Actual Author Of The Text example essay topic
The popular success of a work really depends on the author's ability to connect with as many readers as possible. The way the book talks about the relationship between the reader and the author, or as the book says, the reader's projection of the author, kind of ties in with the concept of layers in the reading that the previous section in the book was talking about. There is the actual author of the text, but the reader only ever gets to know his concept of the author through the reading - another level of separation from reader to author. I think that this is a really interesting aspect to consider in the reader's interpretation of the events and characters in the novel.
I was struck by the line on page 21 about the language controlling the author as much as the author controls the language. I have had my own personal experiences with writing short fiction stories in a class last term. At first, I had a fairly clear plan of what my story was going to say and how I was going to do that, but sometime during the writing process, my story kind of ran away with me off on its own direction. I wasn't getting very far trying to take control of the story again, so I ultimately let the story take over... as weird as that sounds. Once I was done, I read through the completed story and, to my surprise, it came across as something that I would like to have read much more than what I had actually been planning on writing. I don't know if this is what the Bennett and Royle had in mind when writing that particular part, but it seemed to speak loud and clearly to me.

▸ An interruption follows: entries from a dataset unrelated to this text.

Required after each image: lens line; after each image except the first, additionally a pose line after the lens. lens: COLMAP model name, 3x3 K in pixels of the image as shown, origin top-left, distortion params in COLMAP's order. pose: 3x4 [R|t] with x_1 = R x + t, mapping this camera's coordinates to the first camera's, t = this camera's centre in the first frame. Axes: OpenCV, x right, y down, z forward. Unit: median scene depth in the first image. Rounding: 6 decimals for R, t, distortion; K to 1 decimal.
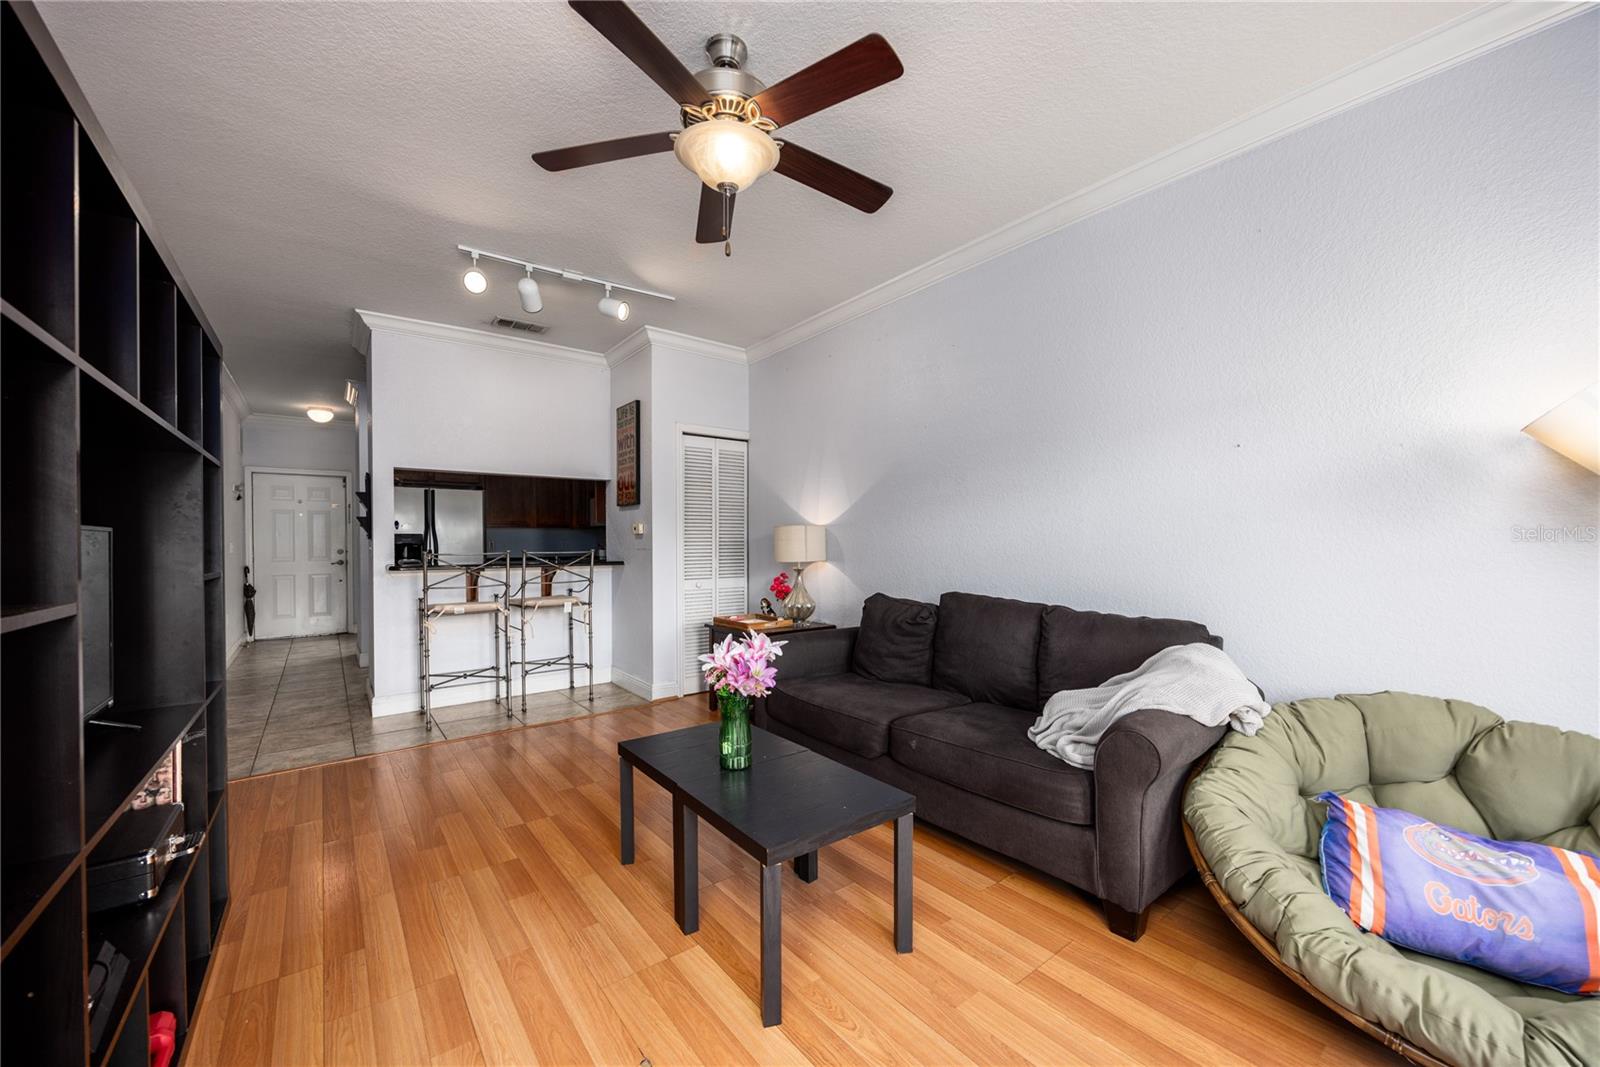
lens RADIAL K [[616.5, 0, 797.3], [0, 616.5, 543.1], [0, 0, 1]] dist [-0.002324, -0.000189]
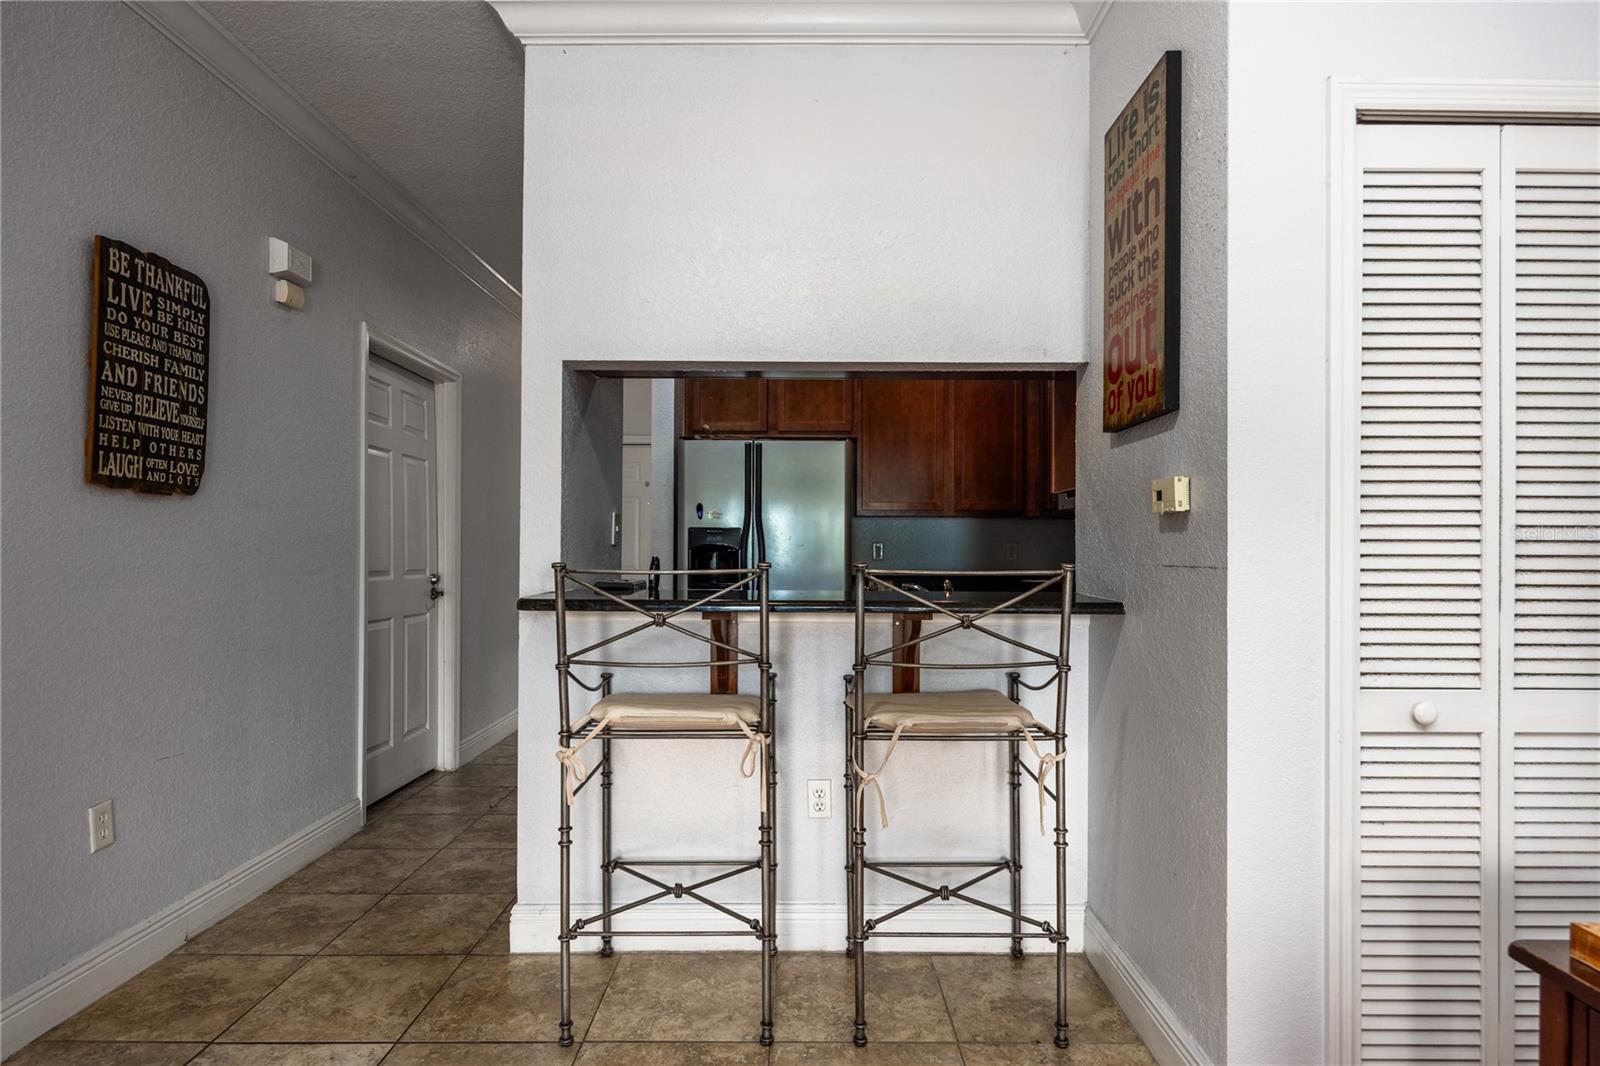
lens RADIAL K [[878.9, 0, 800.9], [0, 878.9, 543.4], [0, 0, 1]] dist [-0.000772, -0.000477]
pose [[0.793061, 0.003278, -0.609133, -0.139843], [-0.008919, 0.999941, -0.006232, 0.003064], [0.609077, 0.010375, 0.793043, 0.547360]]
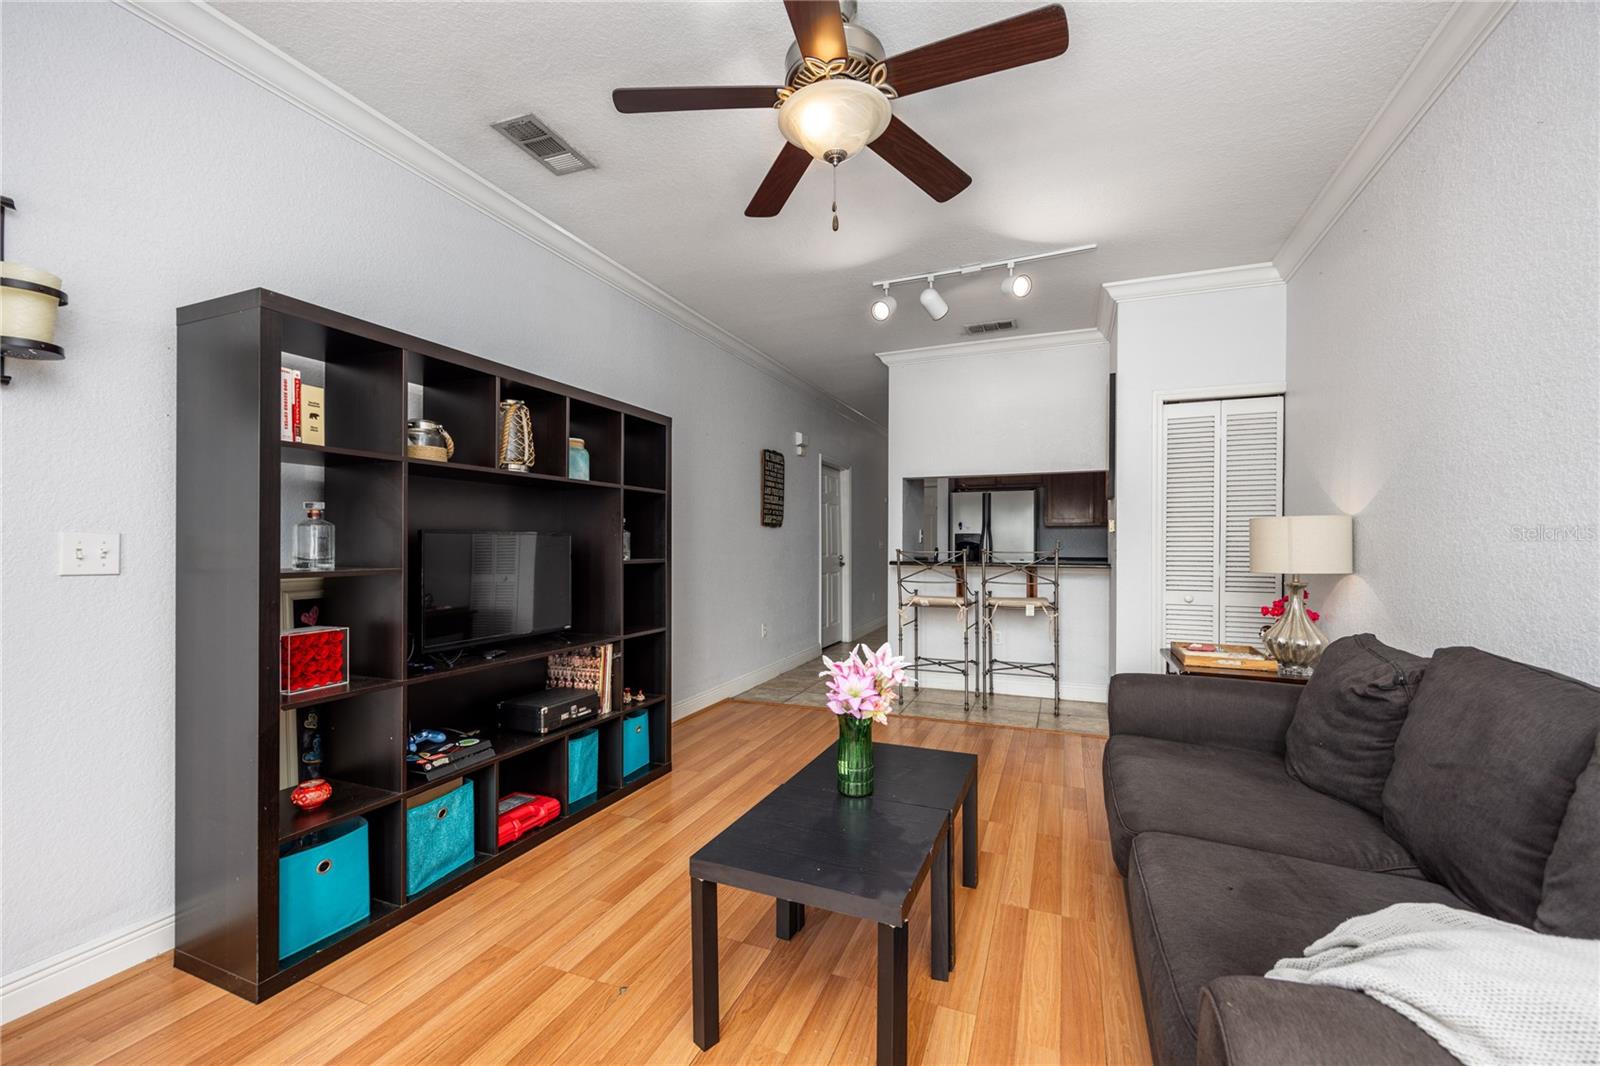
lens RADIAL K [[635.9, 0, 802.0], [0, 635.9, 539.0], [0, 0, 1]] dist [0.001454, 0.000166]
pose [[0.503160, -0.000465, -0.864193, 0.268526], [-0.004633, 0.999984, -0.003236, -0.000833], [0.864181, 0.005632, 0.503150, 0.189959]]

I really like how the book refers the author in Barthes' terms as a ghost. A presence sort of there, but not really. It gives the reader space to play around with the writing, to come up with his own interpretations and meanings for the text, whereas if the author were a fully present figure it would limit the interpretations of the text to just one: his. I like how this text reaches back to the previous section about the reader and then presents information about the same kind of concept, but from a different perspective. On page 23 the authors write that "many others are interested in thinking about literature in ways that do not depend on regarding the author as the origin of the meaning of the text or as the authoritative 'presence' in that text".
This kind of draws back to what I had to say about Don Quixote in my last reading response and how Cervantes actually does this in his text by saying that he is only relating the story from some abandoned writings. In that, he separates himself from the writing in a very extreme way. By doing this he also gives himself a lot of room for commentary on the characters and their escapades, which he does quite often.